Health inequalities are no longer hidden in the attic like an embarrassing relative and the issue is now central to the policy agenda of the New Labour Government. However, despite five decades of NHS provision, health inequalities have widened and not narrowed.
There is a need for innovative and exciting community-based solutions drawing upon themes of dialogue and participation. The NHS should merely be one partner; albeit with lots of potential, for example, as an “engine of regeneration”. The challenges that this approach poses for health professionals, and also the Government with their target driven approach to health improvement, are primarily cultural and require new ways of working and a move away from saving lives to promoting health.
Leadership
The recently published NHS Leadership Qualities Framework (NHS Leadership Centre) includes a cluster of qualities surrounding the setting of direction. An outstanding leader will set a vision, drawing upon his or her political awareness of the health and social care context. An understanding of health inequalities needs to be central to this approach, particularly given its recent inclusion in the priorities and planning guidance for the next three years and as it, for the first time, forms part of the performance management regime.

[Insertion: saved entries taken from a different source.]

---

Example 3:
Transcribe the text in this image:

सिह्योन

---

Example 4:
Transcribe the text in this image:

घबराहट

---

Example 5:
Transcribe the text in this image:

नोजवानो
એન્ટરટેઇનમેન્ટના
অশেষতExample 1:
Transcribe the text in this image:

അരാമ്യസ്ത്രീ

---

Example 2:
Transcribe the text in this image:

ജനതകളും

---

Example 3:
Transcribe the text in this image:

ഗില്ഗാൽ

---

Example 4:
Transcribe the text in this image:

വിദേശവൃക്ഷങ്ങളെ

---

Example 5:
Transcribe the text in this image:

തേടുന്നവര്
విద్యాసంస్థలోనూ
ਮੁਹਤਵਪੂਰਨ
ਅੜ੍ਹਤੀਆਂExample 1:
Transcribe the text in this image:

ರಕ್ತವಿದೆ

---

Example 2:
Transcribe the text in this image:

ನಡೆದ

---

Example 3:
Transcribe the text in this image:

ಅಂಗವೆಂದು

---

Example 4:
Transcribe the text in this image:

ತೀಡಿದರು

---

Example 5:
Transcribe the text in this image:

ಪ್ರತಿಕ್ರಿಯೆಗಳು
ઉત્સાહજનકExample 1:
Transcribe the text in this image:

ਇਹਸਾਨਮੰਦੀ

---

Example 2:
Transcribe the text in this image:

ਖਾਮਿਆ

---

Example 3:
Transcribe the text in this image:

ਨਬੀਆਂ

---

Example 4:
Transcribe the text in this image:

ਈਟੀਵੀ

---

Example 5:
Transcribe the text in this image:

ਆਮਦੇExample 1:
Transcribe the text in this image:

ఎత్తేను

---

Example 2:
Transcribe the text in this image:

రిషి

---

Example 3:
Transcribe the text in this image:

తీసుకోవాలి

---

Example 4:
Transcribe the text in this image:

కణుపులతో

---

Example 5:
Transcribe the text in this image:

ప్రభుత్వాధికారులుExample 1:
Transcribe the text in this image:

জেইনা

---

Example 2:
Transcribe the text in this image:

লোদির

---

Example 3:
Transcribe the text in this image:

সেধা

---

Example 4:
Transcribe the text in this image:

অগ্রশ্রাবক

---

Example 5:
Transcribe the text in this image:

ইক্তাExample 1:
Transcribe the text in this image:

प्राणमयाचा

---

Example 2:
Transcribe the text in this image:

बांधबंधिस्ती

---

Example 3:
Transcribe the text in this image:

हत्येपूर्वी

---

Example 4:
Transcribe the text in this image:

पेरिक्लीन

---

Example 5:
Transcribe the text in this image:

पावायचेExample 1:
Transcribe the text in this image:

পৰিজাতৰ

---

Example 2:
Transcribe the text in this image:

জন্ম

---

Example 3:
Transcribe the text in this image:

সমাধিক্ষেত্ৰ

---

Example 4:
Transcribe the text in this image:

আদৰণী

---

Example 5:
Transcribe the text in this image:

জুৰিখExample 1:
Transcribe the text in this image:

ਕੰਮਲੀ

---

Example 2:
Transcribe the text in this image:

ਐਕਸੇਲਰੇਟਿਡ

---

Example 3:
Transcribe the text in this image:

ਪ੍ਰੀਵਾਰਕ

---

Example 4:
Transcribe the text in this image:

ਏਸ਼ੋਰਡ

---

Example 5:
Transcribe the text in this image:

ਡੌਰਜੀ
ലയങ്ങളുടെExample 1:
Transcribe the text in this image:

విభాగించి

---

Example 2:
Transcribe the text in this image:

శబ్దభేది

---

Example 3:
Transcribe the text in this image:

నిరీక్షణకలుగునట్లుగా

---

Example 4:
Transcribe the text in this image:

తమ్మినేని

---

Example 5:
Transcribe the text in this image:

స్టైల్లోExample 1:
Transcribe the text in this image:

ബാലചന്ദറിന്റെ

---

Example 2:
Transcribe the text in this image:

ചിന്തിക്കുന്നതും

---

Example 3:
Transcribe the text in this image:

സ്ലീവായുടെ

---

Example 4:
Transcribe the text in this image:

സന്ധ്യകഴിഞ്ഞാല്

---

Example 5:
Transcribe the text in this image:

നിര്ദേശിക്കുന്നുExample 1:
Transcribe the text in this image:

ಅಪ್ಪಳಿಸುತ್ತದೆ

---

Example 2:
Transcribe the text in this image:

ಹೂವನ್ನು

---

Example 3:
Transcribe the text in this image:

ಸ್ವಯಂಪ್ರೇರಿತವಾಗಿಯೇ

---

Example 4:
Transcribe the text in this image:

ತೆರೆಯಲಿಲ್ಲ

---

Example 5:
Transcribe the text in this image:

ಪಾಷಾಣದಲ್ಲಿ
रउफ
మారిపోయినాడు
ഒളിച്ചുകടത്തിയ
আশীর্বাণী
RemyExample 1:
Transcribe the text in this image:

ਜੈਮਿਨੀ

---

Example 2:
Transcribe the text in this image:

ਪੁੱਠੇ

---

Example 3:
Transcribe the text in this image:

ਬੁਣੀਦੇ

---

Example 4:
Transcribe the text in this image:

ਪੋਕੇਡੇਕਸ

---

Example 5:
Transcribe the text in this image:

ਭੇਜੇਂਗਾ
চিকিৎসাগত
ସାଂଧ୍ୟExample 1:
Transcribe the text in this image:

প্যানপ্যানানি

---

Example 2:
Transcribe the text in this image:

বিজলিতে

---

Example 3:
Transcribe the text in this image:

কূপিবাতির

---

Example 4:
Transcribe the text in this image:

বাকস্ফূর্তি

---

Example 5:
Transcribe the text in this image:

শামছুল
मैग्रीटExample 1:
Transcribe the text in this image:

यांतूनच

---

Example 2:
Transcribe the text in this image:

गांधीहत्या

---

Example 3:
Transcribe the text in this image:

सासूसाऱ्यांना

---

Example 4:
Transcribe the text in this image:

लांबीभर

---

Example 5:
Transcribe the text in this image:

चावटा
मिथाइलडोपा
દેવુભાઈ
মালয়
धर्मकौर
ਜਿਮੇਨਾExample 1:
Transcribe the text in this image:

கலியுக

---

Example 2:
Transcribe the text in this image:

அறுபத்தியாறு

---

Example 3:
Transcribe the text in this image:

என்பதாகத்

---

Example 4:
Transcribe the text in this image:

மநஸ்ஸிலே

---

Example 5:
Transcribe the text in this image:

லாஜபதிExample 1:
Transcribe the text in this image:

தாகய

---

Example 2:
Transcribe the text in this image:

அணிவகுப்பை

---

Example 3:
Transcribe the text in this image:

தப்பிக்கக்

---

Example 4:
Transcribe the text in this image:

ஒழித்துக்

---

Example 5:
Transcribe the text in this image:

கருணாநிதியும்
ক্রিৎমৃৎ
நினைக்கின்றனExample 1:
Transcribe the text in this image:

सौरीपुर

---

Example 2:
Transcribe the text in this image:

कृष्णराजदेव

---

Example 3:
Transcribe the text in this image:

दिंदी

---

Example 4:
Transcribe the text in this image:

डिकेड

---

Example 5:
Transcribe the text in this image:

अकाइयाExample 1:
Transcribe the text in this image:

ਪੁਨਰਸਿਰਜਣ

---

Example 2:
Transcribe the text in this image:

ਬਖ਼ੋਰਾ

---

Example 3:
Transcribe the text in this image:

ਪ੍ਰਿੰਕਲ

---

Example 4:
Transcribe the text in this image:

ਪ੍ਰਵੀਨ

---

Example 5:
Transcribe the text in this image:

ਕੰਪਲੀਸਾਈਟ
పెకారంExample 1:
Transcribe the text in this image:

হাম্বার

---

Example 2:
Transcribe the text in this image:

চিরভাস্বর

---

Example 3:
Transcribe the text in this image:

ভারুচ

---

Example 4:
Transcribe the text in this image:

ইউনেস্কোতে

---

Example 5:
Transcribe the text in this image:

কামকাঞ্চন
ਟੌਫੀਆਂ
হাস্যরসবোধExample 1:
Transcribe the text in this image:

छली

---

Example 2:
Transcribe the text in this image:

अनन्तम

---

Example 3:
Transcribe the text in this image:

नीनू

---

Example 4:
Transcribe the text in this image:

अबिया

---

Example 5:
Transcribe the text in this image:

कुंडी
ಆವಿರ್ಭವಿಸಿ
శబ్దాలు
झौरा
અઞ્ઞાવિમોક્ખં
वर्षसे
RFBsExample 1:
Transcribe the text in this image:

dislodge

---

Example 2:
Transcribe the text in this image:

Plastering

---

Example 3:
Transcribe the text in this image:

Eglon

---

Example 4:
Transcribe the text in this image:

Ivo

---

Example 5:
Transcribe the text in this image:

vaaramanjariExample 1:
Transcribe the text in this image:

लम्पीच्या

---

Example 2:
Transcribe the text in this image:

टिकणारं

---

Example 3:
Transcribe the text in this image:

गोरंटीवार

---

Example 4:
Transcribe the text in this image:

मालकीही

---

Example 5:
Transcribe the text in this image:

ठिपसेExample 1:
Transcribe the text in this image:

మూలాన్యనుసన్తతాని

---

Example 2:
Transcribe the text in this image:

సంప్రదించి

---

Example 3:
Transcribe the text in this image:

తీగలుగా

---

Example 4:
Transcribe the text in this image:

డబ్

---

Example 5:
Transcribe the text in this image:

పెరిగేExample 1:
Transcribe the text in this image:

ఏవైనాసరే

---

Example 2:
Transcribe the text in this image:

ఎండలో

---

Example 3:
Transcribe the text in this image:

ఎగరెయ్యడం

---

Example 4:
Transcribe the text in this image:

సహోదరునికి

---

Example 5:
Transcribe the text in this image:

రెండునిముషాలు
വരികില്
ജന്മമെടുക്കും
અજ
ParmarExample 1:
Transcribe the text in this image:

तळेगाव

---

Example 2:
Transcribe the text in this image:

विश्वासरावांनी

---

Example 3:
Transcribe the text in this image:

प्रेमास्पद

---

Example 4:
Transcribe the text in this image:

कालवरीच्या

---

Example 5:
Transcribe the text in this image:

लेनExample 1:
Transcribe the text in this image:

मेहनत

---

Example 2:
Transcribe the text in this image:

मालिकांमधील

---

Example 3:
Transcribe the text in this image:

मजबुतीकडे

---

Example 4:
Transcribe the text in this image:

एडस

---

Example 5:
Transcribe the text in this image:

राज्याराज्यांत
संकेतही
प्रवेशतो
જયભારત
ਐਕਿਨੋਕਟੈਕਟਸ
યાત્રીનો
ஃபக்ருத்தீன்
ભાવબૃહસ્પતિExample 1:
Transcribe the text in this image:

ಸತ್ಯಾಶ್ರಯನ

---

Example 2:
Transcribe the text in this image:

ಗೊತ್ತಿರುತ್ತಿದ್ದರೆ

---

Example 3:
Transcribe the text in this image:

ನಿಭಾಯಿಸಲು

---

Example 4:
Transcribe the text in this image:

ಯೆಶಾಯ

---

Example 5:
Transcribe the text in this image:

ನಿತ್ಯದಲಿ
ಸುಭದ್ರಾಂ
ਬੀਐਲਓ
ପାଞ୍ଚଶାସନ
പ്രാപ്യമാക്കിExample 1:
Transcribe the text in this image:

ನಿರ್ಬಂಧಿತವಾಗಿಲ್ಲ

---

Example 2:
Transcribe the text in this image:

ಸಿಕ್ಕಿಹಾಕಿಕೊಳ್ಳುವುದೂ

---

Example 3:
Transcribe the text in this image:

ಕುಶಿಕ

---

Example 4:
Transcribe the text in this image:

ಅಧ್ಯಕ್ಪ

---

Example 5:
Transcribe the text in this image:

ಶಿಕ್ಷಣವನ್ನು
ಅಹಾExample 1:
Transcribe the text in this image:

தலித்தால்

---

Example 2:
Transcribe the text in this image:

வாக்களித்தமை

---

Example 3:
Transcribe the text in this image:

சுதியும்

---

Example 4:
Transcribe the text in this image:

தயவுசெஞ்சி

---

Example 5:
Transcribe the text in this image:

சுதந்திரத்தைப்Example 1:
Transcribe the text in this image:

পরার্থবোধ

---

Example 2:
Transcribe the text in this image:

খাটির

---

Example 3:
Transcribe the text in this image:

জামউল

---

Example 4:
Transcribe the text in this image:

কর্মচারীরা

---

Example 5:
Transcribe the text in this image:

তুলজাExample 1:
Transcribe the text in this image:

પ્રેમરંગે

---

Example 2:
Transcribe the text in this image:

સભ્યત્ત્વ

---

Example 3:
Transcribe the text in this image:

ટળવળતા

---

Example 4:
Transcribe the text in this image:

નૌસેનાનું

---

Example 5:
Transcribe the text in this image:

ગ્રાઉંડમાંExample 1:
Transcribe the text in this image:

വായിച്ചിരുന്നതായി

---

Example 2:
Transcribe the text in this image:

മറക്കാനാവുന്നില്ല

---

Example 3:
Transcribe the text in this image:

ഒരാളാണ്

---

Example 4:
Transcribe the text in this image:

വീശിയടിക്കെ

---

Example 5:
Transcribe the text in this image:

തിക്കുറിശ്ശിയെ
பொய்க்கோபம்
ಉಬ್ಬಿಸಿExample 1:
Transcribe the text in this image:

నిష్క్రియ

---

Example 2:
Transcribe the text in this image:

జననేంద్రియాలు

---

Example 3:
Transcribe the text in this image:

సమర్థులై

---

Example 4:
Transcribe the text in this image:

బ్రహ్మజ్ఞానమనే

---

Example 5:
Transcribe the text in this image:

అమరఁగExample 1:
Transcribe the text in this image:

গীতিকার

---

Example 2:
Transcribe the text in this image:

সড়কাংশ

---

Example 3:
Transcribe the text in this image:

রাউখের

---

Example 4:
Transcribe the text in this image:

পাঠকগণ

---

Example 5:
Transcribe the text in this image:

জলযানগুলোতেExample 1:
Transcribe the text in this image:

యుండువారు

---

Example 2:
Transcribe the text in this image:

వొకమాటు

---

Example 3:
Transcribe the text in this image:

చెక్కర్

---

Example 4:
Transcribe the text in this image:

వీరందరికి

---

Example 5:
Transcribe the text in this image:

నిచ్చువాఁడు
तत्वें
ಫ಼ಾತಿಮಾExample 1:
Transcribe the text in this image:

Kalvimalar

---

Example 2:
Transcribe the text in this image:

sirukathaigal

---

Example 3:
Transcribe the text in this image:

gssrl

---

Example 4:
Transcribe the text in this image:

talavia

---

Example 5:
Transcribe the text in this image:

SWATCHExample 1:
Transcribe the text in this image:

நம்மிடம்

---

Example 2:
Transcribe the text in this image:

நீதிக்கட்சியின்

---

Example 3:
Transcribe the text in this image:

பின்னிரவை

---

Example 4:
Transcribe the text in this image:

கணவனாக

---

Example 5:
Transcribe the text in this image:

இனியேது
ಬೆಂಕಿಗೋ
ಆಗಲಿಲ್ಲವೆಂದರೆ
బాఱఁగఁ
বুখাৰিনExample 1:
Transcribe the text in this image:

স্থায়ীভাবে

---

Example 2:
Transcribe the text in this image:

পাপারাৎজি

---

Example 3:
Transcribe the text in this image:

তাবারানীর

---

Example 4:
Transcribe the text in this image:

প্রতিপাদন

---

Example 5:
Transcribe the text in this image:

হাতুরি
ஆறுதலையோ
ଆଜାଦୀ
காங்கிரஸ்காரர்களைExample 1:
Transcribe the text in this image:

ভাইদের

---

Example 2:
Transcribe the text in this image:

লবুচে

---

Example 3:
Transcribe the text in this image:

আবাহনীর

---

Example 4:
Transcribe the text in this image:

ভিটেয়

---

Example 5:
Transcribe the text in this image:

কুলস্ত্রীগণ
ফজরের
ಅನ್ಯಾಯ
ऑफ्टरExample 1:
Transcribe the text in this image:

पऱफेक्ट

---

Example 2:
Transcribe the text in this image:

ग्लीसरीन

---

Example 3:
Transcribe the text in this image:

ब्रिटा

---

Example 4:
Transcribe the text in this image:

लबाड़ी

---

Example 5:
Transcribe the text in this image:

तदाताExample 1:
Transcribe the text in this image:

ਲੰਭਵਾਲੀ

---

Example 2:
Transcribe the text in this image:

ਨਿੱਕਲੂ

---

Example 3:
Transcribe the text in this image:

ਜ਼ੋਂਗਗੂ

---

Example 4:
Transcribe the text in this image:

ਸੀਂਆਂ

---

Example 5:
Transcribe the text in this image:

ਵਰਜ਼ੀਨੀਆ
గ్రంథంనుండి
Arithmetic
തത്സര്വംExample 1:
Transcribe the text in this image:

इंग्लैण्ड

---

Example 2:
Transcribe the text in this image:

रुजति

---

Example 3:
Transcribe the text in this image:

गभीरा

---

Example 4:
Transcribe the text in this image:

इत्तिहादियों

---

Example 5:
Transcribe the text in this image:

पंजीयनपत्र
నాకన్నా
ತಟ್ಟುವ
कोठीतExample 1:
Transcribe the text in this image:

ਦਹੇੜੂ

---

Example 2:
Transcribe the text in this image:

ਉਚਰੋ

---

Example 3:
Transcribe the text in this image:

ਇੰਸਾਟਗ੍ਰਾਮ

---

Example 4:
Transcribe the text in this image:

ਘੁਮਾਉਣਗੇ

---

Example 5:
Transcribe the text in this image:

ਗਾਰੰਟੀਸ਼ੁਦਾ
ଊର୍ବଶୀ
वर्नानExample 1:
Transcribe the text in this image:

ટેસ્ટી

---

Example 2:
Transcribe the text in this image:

Development programmes for public sector leaders should address the serious gaps in knowledge and understanding across sectors, and far too often there has been a focus upon “business” skills to the detriment of a wider social perspective. Healthcare managers are accustomed to engaging with disparate staff groups in a highly political environment, but need to develop the skills to transfer this experience and knowledge to the wider public health arena. Participative approaches require a management style underpinned by, for example, some basic facilitation skills.
Partnership working
The WHO has argued that inter-sectoral collaboration is central to the achievement of greater equity in health but an Expert Meeting in 1998 found that there was a danger that the rhetoric surrounding such processes was stronger and further developed than the practice. This is a warning to those preparing Local Delivery Plans.
One service area where managers and clinicians are engaging with the users and carers in innovative and challenging ways is mental health. There is now a consensus around the need to address housing, employment and social needs, as well as clinical, and where health and social care are increasingly integrated.
More fundamentally health inequities highlight issues of shared values in a diverse community. How do we find consensus across the boundaries of age, mobility, faiths, ethnic origin or economic disparities? This leads us to governance concerns and Labour’s “New Localism, particularly the controversy surrounding foundation trusts and the benefits of decentralisation as an underpinning theme of Government policy. It is only by engaging with local communities that the NHS and local government will shift public perceptions away from health to health services.
Derek McAuley, who is with the Mersey Care NHS Trust, represents the Institute of Healthcare Management on the PMPA Advisory Board but writes in a personal capacity.